ErwGr. 56

REG_2024_2809 · zur Änderung der Verordnungen (EU) 2017/1129, (EU) Nr. 596/2014 und (EU) Nr. 600/2014 zur Steigerung der Attraktivität der öffentlichen Kapitalmärkte in der Union für Unternehmen und zur Erleichterung des Kapitalzugangs für kleine und mittlere Unternehmen

Nach Artikel 29 der Verordnung (EU) 2017/1129 muss ein Prospekt, der gemäß den nationalen Rechtsvorschriften eines Drittlands erstellt und gebilligt wurde und diesen Rechtsvorschriften unterliegt (im Folgenden „Drittlandsprospekt“), derzeit von der zuständigen Behörde des Herkunftsmitgliedstaats des Emittenten der betreffenden Wertpapiere gebilligt werden — unabhängig davon, ob dieser Drittlandsprospekt bereits von der zuständigen Drittlandsbehörde gebilligt wurde. Nach demselben Artikel muss die Kommission außerdem einen Beschluss erlassen, durch den festgestellt wird, dass die durch nationales Recht eines Drittlands auferlegten Informationspflichten den Anforderungen der Verordnung (EU) 2017/1129 gleichwertig sind. Um Emittenten aus Drittländern, einschließlich KMU, den Zugang zu den öffentlichen Märkten in der Union zu erleichtern und den Anlegern in der Union zusätzliche Anlagemöglichkeiten zu bieten und gleichzeitig ihren Schutz zu gewährleisten, ist es notwendig, die Bestimmungen in Bezug auf die Gleichwertigkeitsregelung zu ändern. Es sollte klargestellt werden, dass im Falle einer Zulassung zum Handel an einem geregelten Markt oder eines öffentlichen Angebots von Wertpapieren in der Union gleichwertige Drittlandsprospekte, die bereits von der Aufsichtsbehörde des Drittlandes gebilligt wurden, bei der zuständigen Behörde des Herkunftsmitgliedstaats nur zu hinterlegen sind.
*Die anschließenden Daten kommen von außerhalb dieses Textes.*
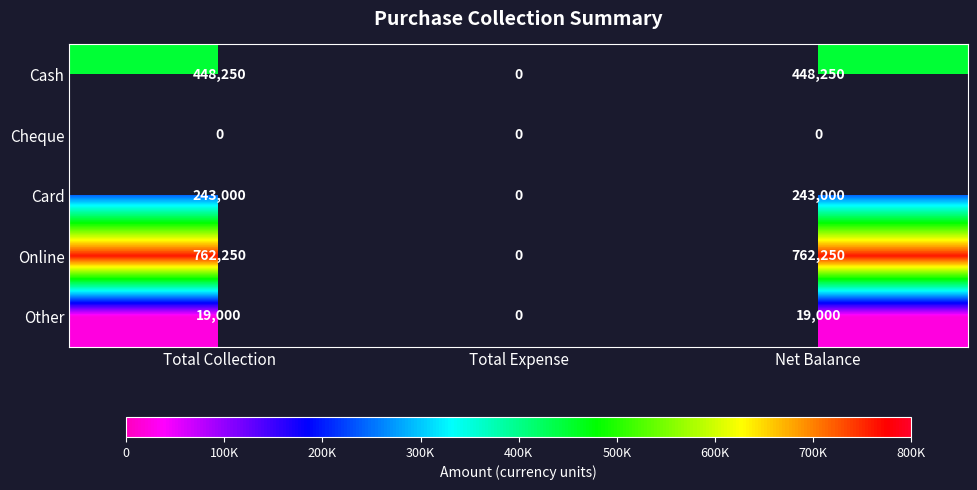

Between Total Expense and Net Balance, which is larger?

Net Balance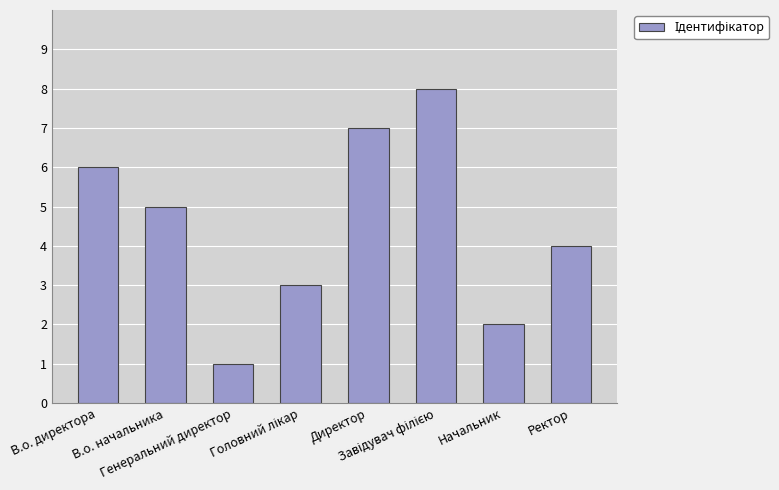

What is the sum of all values?

36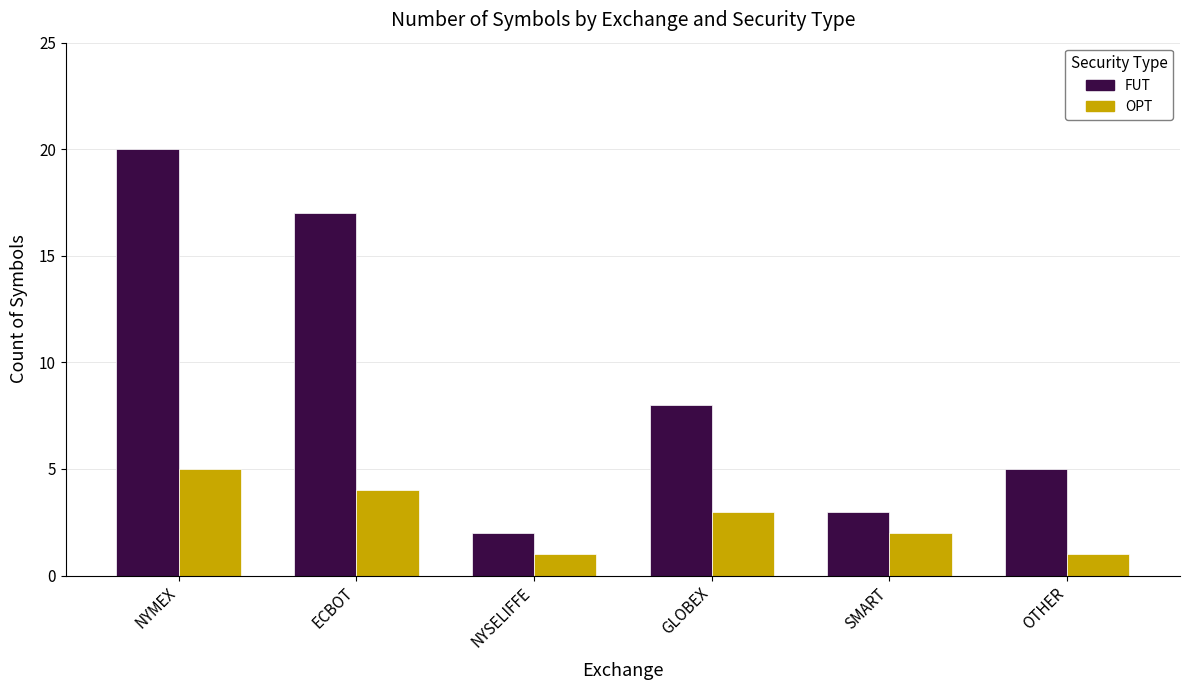

How many distinct data groups are displayed?

2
Darüber hinaus sollten die allgemeinen Gleichwertigkeitskriterien, die sich derzeit auf die Anforderungen der Artikel 6, 7, 8 und 13 der Verordnung (EU) 2017/1129 stützen, um Bestimmungen über die Haftung, die Gültigkeit des Prospekts, die Risikofaktoren, die Prüfung, Billigung und Veröffentlichung des Prospekts sowie über Nachträge erweitert werden. Zur Gewährleistung des Anlegerschutzes in der Union ist es auch notwendig, festzulegen, dass aus dem Drittlandsprospekt alle in der Verordnung (EU) 2017/1129 vorgesehenen Rechte und Pflichten erwachsen müssen. Drittlandsemittenten dürfen auch das Verfahren nach Artikel 28 der Verordnung (EU) 2017/1129 für alle Arten von öffentlichen Angeboten von Wertpapieren oder für Zulassungen zum Handel an einem geregelten Markt nutzen, indem sie einen Prospekt im Einklang mit dieser Verordnung erstellen.